In October 2019, a tribunal decision by the London Maritime Arbitrators Association found MVV responsible for the incident in January 2017 as it was listed as the shipper of the material on the Bill. 

Upon appeal at the Commercial Court at the Royal Courts of Justice in Fetter Lane, London, on 7 May 2020, Justice Mark Pelling said MVV should not have been consigned as the shipper, and the “tribunal’s conclusions to the contrary effect were wrong”. 

Justice Pelling handed down his ruling on 4 June. 

Welcomed 

MVV was represented in this case by Simon Rainey QC of Quadrant Chambers and Thomas Steward of The 36 Group. 

“The mere naming of a party as ‘Shipper’ on the face of the bill by a person with no actual or ostensible authority to do so creates no contractual effect”

Simon Rainey QC

Mr Rainey said: “This was a robust and welcome reaffirmation by the Commercial Court that, while possessing some special features as to negotiability, a bill of lading is a contract like any other. The mere naming of a party as ‘Shipper’ on the face of the bill by a person with no actual or ostensible authority to do so creates no contractual effect. There is no ‘special rule’ because of the status of a shipper under a bill of lading. Rigorous contractual analysis must still be applied.” 

Contract 

The case centres on contract between MVV and the Dutch IBA processing firm RockSolid BV, to process the 60,000 tonnes per annum of IBA generated at MVV’s EfW facility in Plymouth, which has an annual capacity of 245,000 tonnes.  

According to the court documents, the contract between MVV and RoskSolid says that “risk and title in respect of IBA shall pass to the contractor [RockSolidonce [the UIBA] is loaded onto the contractor’s vehicle(s) at the EfW facility.” 

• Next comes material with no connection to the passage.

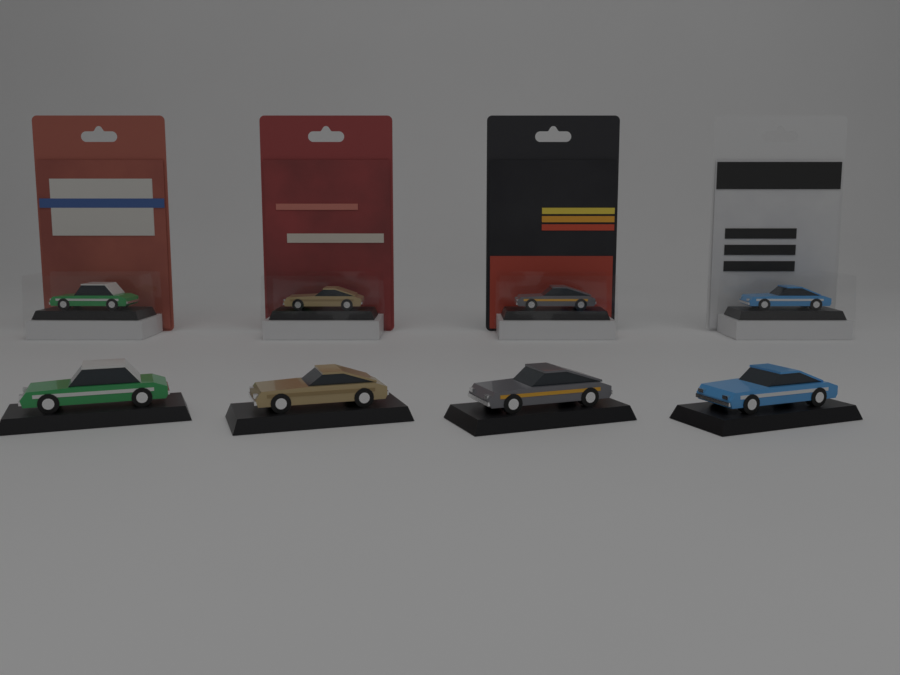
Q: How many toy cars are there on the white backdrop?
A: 8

Justice Mark Pelling said:  “The claimant was not responsible in any way for transporting the material from its plant in Plymouth to Victoria Wharf, or for its storage at Victoria Wharf or for its shipment onto vessels for transport to the Netherlands or for its transport by ship from Victoria Wharf to RS’s plant in the Netherlands”.  

Explosion 

On 12 January 2017, the consignment of 2,333 tonnes of UIBA had been shipped on board the MV Nortrader, a vessel chartered by RockSolid at Victoria Wharf for carriage to the Netherlands. 

An explosion occurred on board the vessel as a result of which her chief engineer was injured and in consequence the defendant [NTO Shipping} suffered losses of €676,561.46, €45,000 and US$840.  

NTO Shipping claimed the losses from MVV “on the basis of an alleged contract of carriage to which the claimant was alleged to be a party evidenced by the Bill of Lading and commenced an arbitration on the basis that an arbitration agreement had been incorporated by reference into the Bill of Lading”. 

MVV denied the claims on the basis that it was not the shipper and was not a party to the contract of carriage evidenced by the Bill of Lading, and had been wrongly named as such. 

Dispute 

Under the contract between MVV and RockSolid, UIB was shipped to RockSolid’s plant 33 times between 25 June 2015 and 12 January 2017. 

The MVV Plymouth plant during construction in June 2014

The Bills of Lading for each of these shipments identified the shipper as being MVV, the court document says, rather than RockSolid, which was named the consignee. 

Following the explosion an investigation by the Marine Accident Investigation Branch concluded that MVV had been wrongly identified in the relevant bill of lading as the shipper.

Ruling 

Justice Pelling ruled that the ultimate issue that arises from the case is whether the claimant was party to the contract of carriage evidenced by the Bill of Lading.  

If it was not then it is common ground that it was not a party to an arbitration agreement with the defendant and the Tribunal had no jurisdiction”.

When delivering his decision, he said: “There is no, even arguable, basis for contending that the claimant had authorised RockSolid or Sanders Stevens to enter into a contract of carriage on its behalf in relation to any UIBA collected. 

“It is entirely clear that exclusive responsibility for transportation of all UIBA from the claimant’s plant to Rock Solid’s plant in the Netherlands rested with RS.”